> [Texto de lectura]:
————————

Desaprendiendo para aprender

«No imiten las conductas ni las costumbres de este mundo, más bien dejen que Dios los transforme en personas nuevas al cambiarles la manera de pensar. Entonces aprenderán a conocer la voluntad de Dios para ustedes, la cual es buena, agradable y perfecta.»

Romanos 12:2 NTV

Por no tener un corazón enseñable es que a veces no somos capaces de abrazar lo nuevo que Dios tiene para nosotros, alcanzar aquello que va a establecer fundamentos aún más sólidos en nuestra vida. 

Personas que han sido cristianas por años, tal vez al encontrarse con nuevas formas de pensar y nuevos métodos de hacer iglesia, no tienen un corazón enseñarle y no pueden abrazar lo nuevo. No me refiero a lo nuevo como mejor, sino como diferente. No existen mejores o peores ideas en el reino de Dios, sino que a veces él quiere hacer algo nuevo en nosotros para llevarnos a nuevos niveles. 

Abrazar lo nuevo requiere desaprender lo viejo. Si no hacemos espacio para lo que Dios quiere hacer el día de mañana, jamás vamos a vivir vidas resistentes y avanzar en todo lo que Dios tiene para nosotros. 

Romanos 12:2 es un versículo que ha transformado mi mentalidad. Porque la religión quiere que nos diferenciemos del mundo en todos los aspectos exteriores: cómo nos vestimos, cómo nos peinamos, los lugares que frecuentamos y cómo nos comportamos. Pero Pablo nos desafía a diferenciarnos del mundo, no por fuera, sino por dentro, en nuestra forma de pensar. Él nos dice que “seamos transformados” en nuestra mente. Una vida resistente, que está construida sobre la roca, no te diferencia de los demás por llevar la Biblia debajo del brazo, sino porque piensas de manera distinta.

————————

> [Datos proporcionados]:
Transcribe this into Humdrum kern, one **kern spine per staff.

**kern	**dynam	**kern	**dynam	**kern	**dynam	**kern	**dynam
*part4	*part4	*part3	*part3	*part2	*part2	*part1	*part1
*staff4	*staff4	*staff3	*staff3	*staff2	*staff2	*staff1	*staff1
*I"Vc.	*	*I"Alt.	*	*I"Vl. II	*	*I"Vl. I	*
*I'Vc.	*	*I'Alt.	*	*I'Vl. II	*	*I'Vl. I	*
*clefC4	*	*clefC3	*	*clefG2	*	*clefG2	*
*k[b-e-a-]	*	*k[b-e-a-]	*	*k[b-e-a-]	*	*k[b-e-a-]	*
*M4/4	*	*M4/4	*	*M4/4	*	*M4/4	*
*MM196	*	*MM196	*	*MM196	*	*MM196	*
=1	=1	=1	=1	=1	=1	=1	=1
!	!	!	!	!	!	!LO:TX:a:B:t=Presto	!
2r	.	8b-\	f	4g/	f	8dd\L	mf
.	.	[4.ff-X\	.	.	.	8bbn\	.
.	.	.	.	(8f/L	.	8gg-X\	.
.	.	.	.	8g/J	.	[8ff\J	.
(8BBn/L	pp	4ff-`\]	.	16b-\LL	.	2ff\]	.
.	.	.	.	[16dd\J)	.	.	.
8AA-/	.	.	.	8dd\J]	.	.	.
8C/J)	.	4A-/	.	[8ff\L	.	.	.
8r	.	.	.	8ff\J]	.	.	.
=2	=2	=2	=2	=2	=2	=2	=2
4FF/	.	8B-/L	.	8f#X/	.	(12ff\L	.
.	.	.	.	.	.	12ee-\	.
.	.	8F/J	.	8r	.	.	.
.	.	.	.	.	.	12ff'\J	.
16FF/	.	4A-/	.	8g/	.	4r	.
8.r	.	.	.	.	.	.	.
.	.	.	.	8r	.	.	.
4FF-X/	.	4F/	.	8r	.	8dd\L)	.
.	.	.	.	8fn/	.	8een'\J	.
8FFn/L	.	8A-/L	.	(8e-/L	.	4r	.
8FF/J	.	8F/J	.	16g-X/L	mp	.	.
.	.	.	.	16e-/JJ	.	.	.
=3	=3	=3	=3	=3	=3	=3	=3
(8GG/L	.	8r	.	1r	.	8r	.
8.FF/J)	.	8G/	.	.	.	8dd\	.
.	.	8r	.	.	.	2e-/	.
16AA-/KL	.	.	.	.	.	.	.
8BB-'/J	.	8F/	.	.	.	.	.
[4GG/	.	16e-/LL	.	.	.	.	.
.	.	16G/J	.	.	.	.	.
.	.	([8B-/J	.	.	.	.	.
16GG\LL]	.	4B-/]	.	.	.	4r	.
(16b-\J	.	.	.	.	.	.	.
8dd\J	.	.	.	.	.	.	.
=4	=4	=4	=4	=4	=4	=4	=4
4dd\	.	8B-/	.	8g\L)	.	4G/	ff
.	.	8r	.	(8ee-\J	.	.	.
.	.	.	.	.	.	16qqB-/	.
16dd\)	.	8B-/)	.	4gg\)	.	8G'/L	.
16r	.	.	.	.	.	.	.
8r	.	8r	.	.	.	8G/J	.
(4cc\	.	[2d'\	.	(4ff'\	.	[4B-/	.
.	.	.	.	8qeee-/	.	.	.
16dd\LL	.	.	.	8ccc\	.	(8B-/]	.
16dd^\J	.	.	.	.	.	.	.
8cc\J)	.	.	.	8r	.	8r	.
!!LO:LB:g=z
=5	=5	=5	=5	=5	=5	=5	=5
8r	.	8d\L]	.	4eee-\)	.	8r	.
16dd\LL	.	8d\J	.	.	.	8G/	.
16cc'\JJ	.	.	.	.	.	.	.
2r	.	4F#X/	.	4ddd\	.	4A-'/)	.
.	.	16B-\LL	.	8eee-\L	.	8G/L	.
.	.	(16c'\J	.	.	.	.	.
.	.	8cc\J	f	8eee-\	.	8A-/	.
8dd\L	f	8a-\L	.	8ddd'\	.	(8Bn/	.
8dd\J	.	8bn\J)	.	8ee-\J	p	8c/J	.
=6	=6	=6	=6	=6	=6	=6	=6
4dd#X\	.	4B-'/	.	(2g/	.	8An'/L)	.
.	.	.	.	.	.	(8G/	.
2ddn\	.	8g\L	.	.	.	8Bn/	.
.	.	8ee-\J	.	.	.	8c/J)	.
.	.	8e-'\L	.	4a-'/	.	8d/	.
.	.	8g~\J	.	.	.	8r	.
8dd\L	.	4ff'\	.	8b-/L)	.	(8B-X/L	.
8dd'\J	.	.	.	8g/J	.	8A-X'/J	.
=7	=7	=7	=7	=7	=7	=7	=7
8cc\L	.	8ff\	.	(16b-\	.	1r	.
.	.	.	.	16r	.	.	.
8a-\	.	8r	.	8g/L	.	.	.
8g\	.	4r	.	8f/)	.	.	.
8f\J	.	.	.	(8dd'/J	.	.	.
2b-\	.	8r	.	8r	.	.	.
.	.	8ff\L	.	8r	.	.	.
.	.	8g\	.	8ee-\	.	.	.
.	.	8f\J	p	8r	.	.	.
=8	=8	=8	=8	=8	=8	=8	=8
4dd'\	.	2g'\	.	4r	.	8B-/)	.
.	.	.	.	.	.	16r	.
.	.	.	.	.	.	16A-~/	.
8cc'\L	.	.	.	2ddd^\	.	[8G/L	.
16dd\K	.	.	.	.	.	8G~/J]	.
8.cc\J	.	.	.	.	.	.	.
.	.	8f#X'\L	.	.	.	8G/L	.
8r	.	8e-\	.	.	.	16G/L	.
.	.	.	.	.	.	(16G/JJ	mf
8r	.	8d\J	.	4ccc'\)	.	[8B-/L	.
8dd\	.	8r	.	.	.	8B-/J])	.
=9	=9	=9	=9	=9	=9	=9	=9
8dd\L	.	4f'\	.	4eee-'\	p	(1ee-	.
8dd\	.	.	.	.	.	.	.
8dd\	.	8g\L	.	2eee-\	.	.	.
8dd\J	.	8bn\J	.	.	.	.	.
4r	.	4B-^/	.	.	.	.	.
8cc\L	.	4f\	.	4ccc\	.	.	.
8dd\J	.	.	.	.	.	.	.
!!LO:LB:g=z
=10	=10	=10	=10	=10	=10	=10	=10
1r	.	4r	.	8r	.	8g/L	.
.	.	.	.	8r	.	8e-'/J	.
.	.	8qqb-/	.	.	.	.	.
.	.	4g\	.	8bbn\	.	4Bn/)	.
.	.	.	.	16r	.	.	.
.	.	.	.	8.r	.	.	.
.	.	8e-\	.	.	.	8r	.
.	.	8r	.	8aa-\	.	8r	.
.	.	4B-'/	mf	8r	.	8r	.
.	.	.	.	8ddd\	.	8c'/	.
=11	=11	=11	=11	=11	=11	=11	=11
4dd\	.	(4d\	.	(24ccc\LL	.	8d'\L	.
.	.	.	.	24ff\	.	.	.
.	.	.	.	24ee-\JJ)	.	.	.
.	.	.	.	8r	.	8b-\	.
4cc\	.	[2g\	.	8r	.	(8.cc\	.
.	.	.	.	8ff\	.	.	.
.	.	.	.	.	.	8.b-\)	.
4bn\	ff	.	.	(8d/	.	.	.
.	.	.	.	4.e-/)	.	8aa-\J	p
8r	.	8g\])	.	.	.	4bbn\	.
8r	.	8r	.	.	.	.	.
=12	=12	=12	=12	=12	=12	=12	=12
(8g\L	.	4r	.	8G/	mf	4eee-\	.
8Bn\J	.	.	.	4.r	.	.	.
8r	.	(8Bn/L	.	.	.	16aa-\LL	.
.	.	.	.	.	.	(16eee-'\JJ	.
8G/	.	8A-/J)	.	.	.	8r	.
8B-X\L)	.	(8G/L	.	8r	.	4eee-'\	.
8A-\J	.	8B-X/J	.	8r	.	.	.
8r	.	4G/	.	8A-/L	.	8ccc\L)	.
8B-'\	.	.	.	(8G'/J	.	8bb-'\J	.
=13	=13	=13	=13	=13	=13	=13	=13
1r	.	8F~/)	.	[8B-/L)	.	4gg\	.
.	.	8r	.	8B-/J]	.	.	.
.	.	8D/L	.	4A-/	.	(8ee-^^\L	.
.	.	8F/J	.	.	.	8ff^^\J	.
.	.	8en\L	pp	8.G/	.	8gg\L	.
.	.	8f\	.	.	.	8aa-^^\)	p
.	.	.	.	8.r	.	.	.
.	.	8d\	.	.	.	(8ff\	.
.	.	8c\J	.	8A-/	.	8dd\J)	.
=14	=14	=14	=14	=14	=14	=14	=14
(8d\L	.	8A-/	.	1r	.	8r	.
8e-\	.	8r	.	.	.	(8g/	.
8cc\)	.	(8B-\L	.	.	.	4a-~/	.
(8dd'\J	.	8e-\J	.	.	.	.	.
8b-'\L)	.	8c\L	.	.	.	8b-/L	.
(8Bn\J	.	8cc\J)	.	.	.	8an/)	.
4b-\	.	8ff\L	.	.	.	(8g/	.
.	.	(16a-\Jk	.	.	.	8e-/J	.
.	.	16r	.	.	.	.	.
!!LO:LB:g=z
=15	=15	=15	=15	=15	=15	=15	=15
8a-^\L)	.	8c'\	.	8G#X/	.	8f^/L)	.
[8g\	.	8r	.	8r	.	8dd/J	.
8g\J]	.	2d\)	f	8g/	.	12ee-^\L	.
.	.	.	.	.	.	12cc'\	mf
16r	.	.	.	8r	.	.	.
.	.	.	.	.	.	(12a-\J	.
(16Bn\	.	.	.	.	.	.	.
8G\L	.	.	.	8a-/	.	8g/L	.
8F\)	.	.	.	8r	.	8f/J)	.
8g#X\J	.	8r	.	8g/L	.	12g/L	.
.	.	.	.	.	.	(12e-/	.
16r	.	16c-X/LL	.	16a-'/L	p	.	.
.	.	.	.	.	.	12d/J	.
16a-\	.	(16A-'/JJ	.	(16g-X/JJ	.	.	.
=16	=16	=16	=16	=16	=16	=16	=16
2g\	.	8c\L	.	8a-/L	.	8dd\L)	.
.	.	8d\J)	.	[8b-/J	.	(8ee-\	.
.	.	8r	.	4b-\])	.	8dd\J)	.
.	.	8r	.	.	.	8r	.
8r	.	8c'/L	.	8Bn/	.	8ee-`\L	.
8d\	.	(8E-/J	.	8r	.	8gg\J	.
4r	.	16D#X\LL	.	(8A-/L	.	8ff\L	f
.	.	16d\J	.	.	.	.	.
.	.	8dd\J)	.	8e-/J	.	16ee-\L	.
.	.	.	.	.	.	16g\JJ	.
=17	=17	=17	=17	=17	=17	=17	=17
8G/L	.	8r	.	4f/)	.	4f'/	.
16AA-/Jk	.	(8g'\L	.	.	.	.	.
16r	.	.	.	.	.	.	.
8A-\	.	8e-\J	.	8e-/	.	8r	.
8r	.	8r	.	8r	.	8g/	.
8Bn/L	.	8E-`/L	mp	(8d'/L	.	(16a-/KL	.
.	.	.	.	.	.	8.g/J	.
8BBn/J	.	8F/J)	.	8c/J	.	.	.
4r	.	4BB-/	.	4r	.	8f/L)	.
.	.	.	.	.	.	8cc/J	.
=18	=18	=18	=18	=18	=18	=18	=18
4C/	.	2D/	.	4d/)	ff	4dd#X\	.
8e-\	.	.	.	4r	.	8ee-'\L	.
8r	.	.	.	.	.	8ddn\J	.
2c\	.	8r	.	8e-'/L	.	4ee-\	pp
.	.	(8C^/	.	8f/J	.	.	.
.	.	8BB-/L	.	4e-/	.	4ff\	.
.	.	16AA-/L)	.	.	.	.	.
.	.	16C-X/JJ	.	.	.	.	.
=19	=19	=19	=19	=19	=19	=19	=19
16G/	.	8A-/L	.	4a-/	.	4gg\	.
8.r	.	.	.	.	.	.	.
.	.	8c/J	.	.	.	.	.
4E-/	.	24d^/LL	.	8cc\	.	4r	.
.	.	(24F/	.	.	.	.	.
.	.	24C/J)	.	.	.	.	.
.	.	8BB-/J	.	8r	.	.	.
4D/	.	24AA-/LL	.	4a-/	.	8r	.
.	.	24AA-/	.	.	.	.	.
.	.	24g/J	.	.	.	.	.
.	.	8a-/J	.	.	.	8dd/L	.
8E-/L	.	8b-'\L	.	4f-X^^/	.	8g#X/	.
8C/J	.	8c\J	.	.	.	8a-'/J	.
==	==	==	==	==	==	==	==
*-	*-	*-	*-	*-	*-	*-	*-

————————

> [Ejercicios propuestos]:
a – Traduce al inglés esta oración del texto de lectura: «Abrazar lo nuevo requiere desaprender lo viejo.»
b – Copia del texto de lectura todo lo que va desde «Por no tener» hasta «tiene para nosotros.», cambiando «iglesia» por «congregación».

> [Respuestas escritas]:
a – Embracing the new requires unlearning the old.

b –
Por no tener un corazón enseñable es que a veces no somos capaces de abrazar lo nuevo que Dios tiene para nosotros, alcanzar aquello que va a establecer fundamentos aún más sólidos en nuestra vida. 

Personas que han sido cristianas por años, tal vez al encontrarse con nuevas formas de pensar y nuevos métodos de hacer congregación, no tienen un corazón enseñarle y no pueden abrazar lo nuevo. No me refiero a lo nuevo como mejor, sino como diferente. No existen mejores o peores ideas en el reino de Dios, sino que a veces él quiere hacer algo nuevo en nosotros para llevarnos a nuevos niveles. 

Abrazar lo nuevo requiere desaprender lo viejo. Si no hacemos espacio para lo que Dios quiere hacer el día de mañana, jamás vamos a vivir vidas resistentes y avanzar en todo lo que Dios tiene para nosotros.